### EXTRACT TO READ:
* START *

1. Individual Accounts: Sign your name exactly as it appears in the
registration on the proxy card.
2. Joint Accounts: Either party may sign, but the name of the party
signing should conform exactly to a name shown in the registration.
3. All Other Accounts: The capacity of the individual signing the proxy
card should be indicated unless it is reflected in the form of
registration. For example:
REGISTRATION VALID SIGNATURE
------------ ---------------
CORPORATE ACCOUNTS
------------------
(1) ABC Corp. ................................................... ABC Corp. (by John Doe, Treasurer)

* END *

### DIRECTIONS:
1 > Reproduce the proxy signing instructions word for word, starting with "1. Individual Accounts: Sign" and going on through "John Doe, Treasurer)".
2 > From the entries, write out exactly the lines starting with the line with "country: GP" and going on through the line with "longitude: -61.5131", including both of those lines and no others.
The proxy signing instructions and the entries have no connection to each other.

### EXERCISE INPUT:
* START *

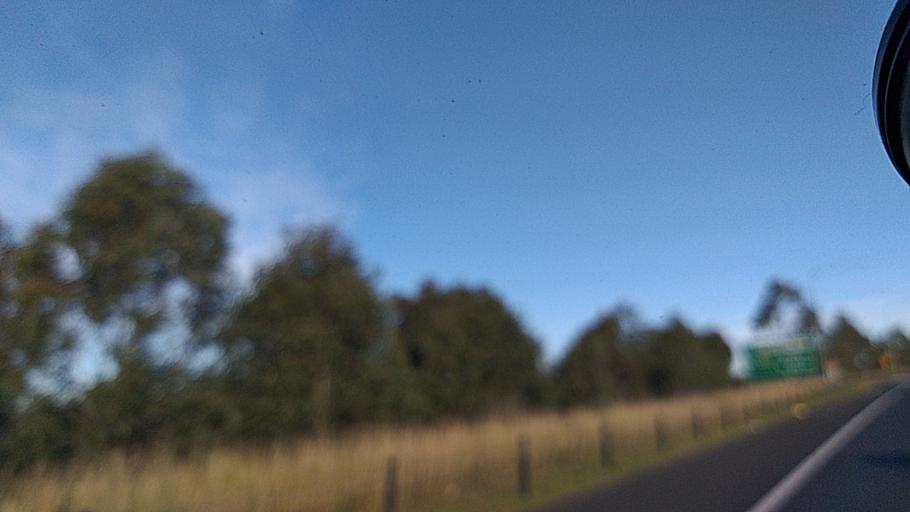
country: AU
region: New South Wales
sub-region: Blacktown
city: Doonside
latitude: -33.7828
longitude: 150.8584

* END *
* START *

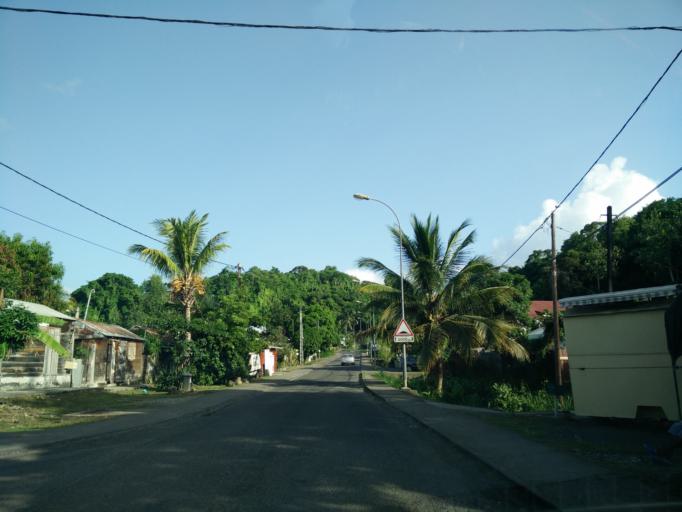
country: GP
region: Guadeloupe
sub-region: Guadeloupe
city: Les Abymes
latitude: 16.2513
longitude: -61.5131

* END *

### ANSWERS PER TASK:
1 >
1. Individual Accounts: Sign your name exactly as it appears in the
registration on the proxy card.
2. Joint Accounts: Either party may sign, but the name of the party
signing should conform exactly to a name shown in the registration.
3. All Other Accounts: The capacity of the individual signing the proxy
card should be indicated unless it is reflected in the form of
registration. For example:
REGISTRATION VALID SIGNATURE
------------ ---------------
CORPORATE ACCOUNTS
------------------
(1) ABC Corp. ................................................... ABC Corp. (by John Doe, Treasurer)

2 >
country: GP
region: Guadeloupe
sub-region: Guadeloupe
city: Les Abymes
latitude: 16.2513
longitude: -61.5131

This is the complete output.